WHAT TO WORK ON:
Reproduce the following records, switching every "Full Time" to "Part Time" and keeping everything else the same.

━━━ RECORDS FOR THIS TASK ━━━

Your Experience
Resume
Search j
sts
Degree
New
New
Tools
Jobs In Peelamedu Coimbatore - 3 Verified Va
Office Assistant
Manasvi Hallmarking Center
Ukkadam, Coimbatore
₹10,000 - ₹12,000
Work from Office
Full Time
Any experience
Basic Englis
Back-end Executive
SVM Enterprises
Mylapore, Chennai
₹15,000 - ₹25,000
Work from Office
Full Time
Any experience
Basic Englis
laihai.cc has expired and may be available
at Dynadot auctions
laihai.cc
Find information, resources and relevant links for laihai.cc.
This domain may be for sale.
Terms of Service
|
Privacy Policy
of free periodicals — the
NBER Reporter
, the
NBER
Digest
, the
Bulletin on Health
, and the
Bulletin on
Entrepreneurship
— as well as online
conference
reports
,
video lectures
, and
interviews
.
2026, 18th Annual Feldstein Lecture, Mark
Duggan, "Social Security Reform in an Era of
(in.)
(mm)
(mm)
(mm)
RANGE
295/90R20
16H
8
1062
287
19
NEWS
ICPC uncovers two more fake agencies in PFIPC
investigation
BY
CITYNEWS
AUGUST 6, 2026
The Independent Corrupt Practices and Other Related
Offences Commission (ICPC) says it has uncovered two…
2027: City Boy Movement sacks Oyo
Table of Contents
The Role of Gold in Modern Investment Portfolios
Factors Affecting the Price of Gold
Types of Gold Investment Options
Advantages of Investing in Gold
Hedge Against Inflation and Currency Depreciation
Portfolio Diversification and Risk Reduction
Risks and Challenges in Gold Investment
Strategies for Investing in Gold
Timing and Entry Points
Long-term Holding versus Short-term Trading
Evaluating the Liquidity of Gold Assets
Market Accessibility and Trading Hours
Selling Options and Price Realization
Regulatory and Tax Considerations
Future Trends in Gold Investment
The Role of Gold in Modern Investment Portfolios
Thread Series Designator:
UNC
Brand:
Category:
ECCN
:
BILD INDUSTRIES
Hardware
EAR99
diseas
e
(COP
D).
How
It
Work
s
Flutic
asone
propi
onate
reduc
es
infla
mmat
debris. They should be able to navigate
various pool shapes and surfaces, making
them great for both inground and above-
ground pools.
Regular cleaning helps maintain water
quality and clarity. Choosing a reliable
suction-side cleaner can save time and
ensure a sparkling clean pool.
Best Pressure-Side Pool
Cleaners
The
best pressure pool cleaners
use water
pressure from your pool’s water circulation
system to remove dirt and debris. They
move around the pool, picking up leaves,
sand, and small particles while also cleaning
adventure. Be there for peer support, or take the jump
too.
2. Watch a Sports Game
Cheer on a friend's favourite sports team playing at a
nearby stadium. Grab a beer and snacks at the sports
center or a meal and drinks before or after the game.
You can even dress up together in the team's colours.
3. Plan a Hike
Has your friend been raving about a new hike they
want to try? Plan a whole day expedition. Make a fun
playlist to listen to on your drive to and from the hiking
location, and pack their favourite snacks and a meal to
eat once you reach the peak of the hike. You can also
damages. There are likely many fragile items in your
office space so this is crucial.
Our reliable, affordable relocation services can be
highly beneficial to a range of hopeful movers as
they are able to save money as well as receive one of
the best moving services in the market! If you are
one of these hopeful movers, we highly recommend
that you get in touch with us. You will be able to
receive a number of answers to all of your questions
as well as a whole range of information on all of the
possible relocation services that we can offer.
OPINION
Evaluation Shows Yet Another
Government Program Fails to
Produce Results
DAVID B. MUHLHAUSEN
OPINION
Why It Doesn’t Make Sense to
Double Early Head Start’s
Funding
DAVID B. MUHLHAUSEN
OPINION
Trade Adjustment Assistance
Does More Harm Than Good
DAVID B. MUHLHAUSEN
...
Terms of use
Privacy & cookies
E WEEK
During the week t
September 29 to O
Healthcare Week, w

━━━

SOLUTION TO THE PROBLEM:
Your Experience
Resume
Search j
sts
Degree
New
New
Tools
Jobs In Peelamedu Coimbatore - 3 Verified Va
Office Assistant
Manasvi Hallmarking Center
Ukkadam, Coimbatore
₹10,000 - ₹12,000
Work from Office
Part Time
Any experience
Basic Englis
Back-end Executive
SVM Enterprises
Mylapore, Chennai
₹15,000 - ₹25,000
Work from Office
Part Time
Any experience
Basic Englis
laihai.cc has expired and may be available
at Dynadot auctions
laihai.cc
Find information, resources and relevant links for laihai.cc.
This domain may be for sale.
Terms of Service
|
Privacy Policy
of free periodicals — the
NBER Reporter
, the
NBER
Digest
, the
Bulletin on Health
, and the
Bulletin on
Entrepreneurship
— as well as online
conference
reports
,
video lectures
, and
interviews
.
2026, 18th Annual Feldstein Lecture, Mark
Duggan, "Social Security Reform in an Era of
(in.)
(mm)
(mm)
(mm)
RANGE
295/90R20
16H
8
1062
287
19
NEWS
ICPC uncovers two more fake agencies in PFIPC
investigation
BY
CITYNEWS
AUGUST 6, 2026
The Independent Corrupt Practices and Other Related
Offences Commission (ICPC) says it has uncovered two…
2027: City Boy Movement sacks Oyo
Table of Contents
The Role of Gold in Modern Investment Portfolios
Factors Affecting the Price of Gold
Types of Gold Investment Options
Advantages of Investing in Gold
Hedge Against Inflation and Currency Depreciation
Portfolio Diversification and Risk Reduction
Risks and Challenges in Gold Investment
Strategies for Investing in Gold
Timing and Entry Points
Long-term Holding versus Short-term Trading
Evaluating the Liquidity of Gold Assets
Market Accessibility and Trading Hours
Selling Options and Price Realization
Regulatory and Tax Considerations
Future Trends in Gold Investment
The Role of Gold in Modern Investment Portfolios
Thread Series Designator:
UNC
Brand:
Category:
ECCN
:
BILD INDUSTRIES
Hardware
EAR99
diseas
e
(COP
D).
How
It
Work
s
Flutic
asone
propi
onate
reduc
es
infla
mmat
debris. They should be able to navigate
various pool shapes and surfaces, making
them great for both inground and above-
ground pools.
Regular cleaning helps maintain water
quality and clarity. Choosing a reliable
suction-side cleaner can save time and
ensure a sparkling clean pool.
Best Pressure-Side Pool
Cleaners
The
best pressure pool cleaners
use water
pressure from your pool’s water circulation
system to remove dirt and debris. They
move around the pool, picking up leaves,
sand, and small particles while also cleaning
adventure. Be there for peer support, or take the jump
too.
2. Watch a Sports Game
Cheer on a friend's favourite sports team playing at a
nearby stadium. Grab a beer and snacks at the sports
center or a meal and drinks before or after the game.
You can even dress up together in the team's colours.
3. Plan a Hike
Has your friend been raving about a new hike they
want to try? Plan a whole day expedition. Make a fun
playlist to listen to on your drive to and from the hiking
location, and pack their favourite snacks and a meal to
eat once you reach the peak of the hike. You can also
damages. There are likely many fragile items in your
office space so this is crucial.
Our reliable, affordable relocation services can be
highly beneficial to a range of hopeful movers as
they are able to save money as well as receive one of
the best moving services in the market! If you are
one of these hopeful movers, we highly recommend
that you get in touch with us. You will be able to
receive a number of answers to all of your questions
as well as a whole range of information on all of the
possible relocation services that we can offer.
OPINION
Evaluation Shows Yet Another
Government Program Fails to
Produce Results
DAVID B. MUHLHAUSEN
OPINION
Why It Doesn’t Make Sense to
Double Early Head Start’s
Funding
DAVID B. MUHLHAUSEN
OPINION
Trade Adjustment Assistance
Does More Harm Than Good
DAVID B. MUHLHAUSEN
...
Terms of use
Privacy & cookies
E WEEK
During the week t
September 29 to O
Healthcare Week, w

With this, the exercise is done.